Hopefully that digression helps us to better understand how the essence of memory, of identity across time, is a process of transformation that leaves behind a residue in a structure of the world. Deleuze of course puts this more poetically by saying that disguise is an essential, and not an accidental, part of repetition. There is no first instance which appears modified by disguise a second time. What's repeated is the modification, the variation, the constantly transforming process of activation leading to reactivation.
The displacement of the virtual object is not, therefore, one disguise among others, but the principle from which, in reality, repetition follows in the form of disguised repetition. Repetition is constituted only with and through the disguises which affect the terms and relations of the real series, but it is so because it depends upon the virtual object as an immanent instance which operates above all by displacement.
I think there are a variety of reasons that Deleuze talks about this as form of "disguise". It ties it to the symbolic disguise that psychoanalysis identifies in our dreams. It relates it to Nietzsche's idea of masks. But translated into plainer English, disguise and displacement are simply meant to describe the way we never as see a process itself directly, but always have to infer it from its products. A process is an odd object because it is always hidden behind those products. It can't be known in any other way. In which case every time we attempt to grasp it we come at it through some relationship between multiple products. This is the easiest way to understand the displacement here. Nor can it ever be exhausted by any finite collection of products. There is always a part of it that remains in reserve, as a potential for further transformation and new products. It never coincides with itself, so to speak, as a plainly self-identical object, but is always moving. It is motion.
Behind the masks, therefore, are further masks, and even the most hidden is still a hiding place, and so on to infinity. The only illusion is that of unmasking something or someone.

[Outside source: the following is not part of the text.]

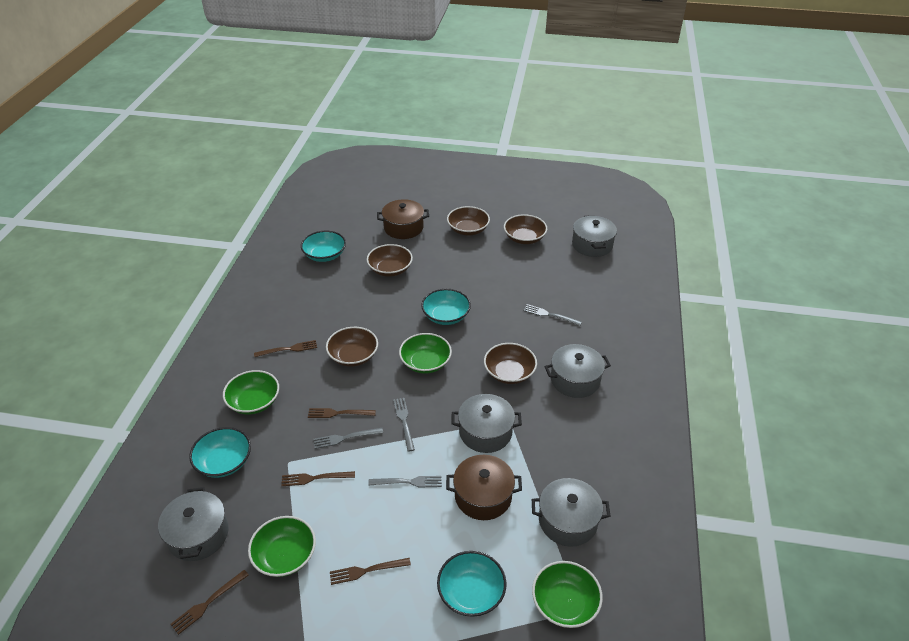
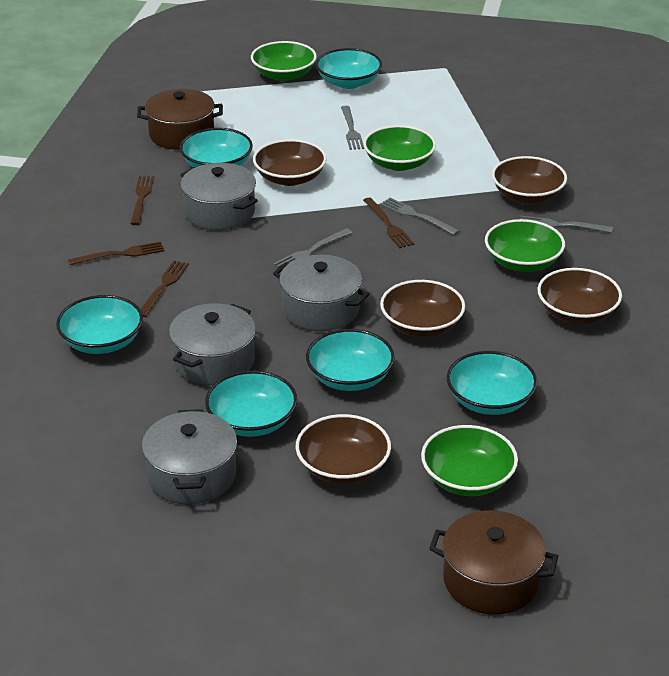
brown fork: [171,570,249,635] [254,340,317,357] [281,471,355,486] [308,408,376,418] [330,558,411,585] = 5 -> [68,241,164,265] [130,176,154,225] [140,261,189,317] [363,198,414,248] = 4
grey pot: [158,487,229,561] [451,394,522,453] [532,478,610,547] [544,344,611,398] [572,215,617,257] = 5 -> [142,409,237,504] [169,303,256,385] [181,163,258,230] [273,255,369,331] = 4
turquoise bowl: [189,427,251,478] [301,231,346,262] [421,289,471,325] [437,551,507,617] = 4 -> [56,295,143,354] [180,128,253,167] [205,371,297,437] [306,329,395,391] [316,48,382,89] [446,351,538,415] = 6

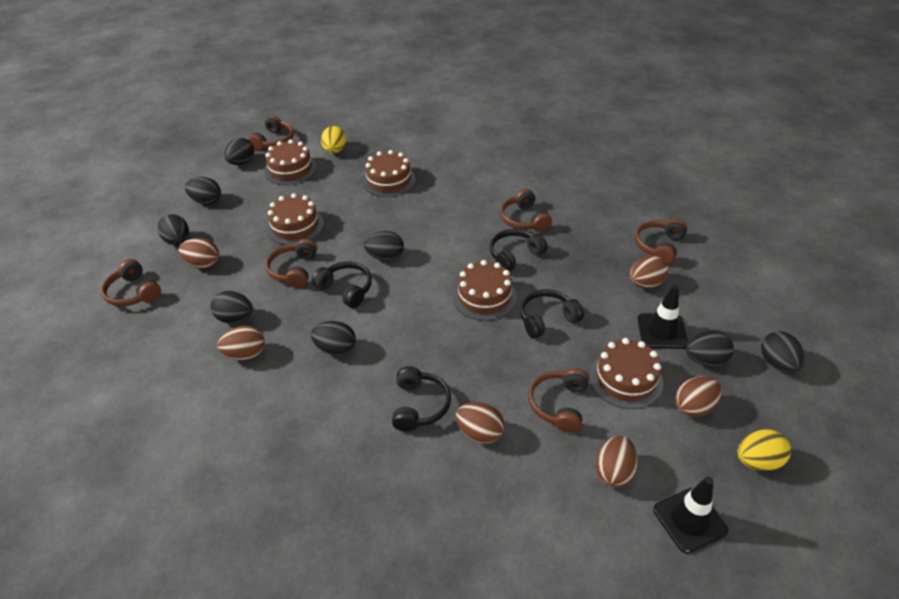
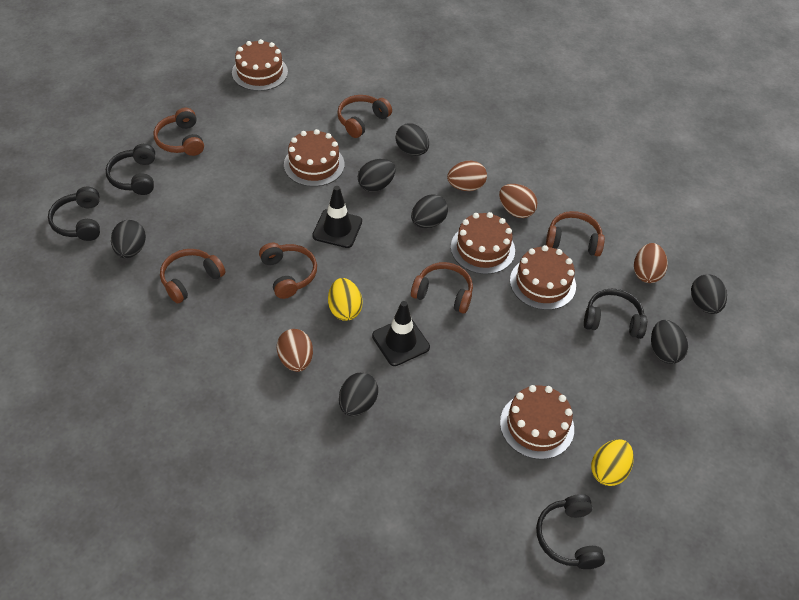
black egg: [158,214,189,245] [185,177,221,205] [210,291,253,323] [224,138,254,165] [311,321,356,356] [364,231,404,261] [686,331,734,366] [761,331,805,373] = 8 -> [111,220,146,258] [339,373,378,416] [358,159,396,192] [395,123,429,156] [411,194,448,228] [651,320,688,364] [691,274,727,314] = 7
brown egg: [179,238,219,268] [217,326,265,360] [455,402,505,444] [595,436,638,488] [630,256,668,288] [675,376,722,417] = 6 -> [277,329,313,372] [447,161,487,191] [499,184,538,218] [634,243,668,283] = 4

In the first place, the mask means the disguise which has an imaginary effect on the terms and relations of the two real series which properly coexist. More profoundly, however, it signifies the displacement which essentially affects the virtual symbolic object, both in its series and in the real series in which it endlessly circulates. (Thus, the displacement which makes the eyes of the bearer correspond with the mouth of the mask, or shows the face of the bearer only as a headless body, allowing that a head may none the less, in turn, appear upon that body.)
The virtual is always a very slippery concept that can easily be misunderstood in a number of ways. It is as inherently hard to grasp as the notion of time itself.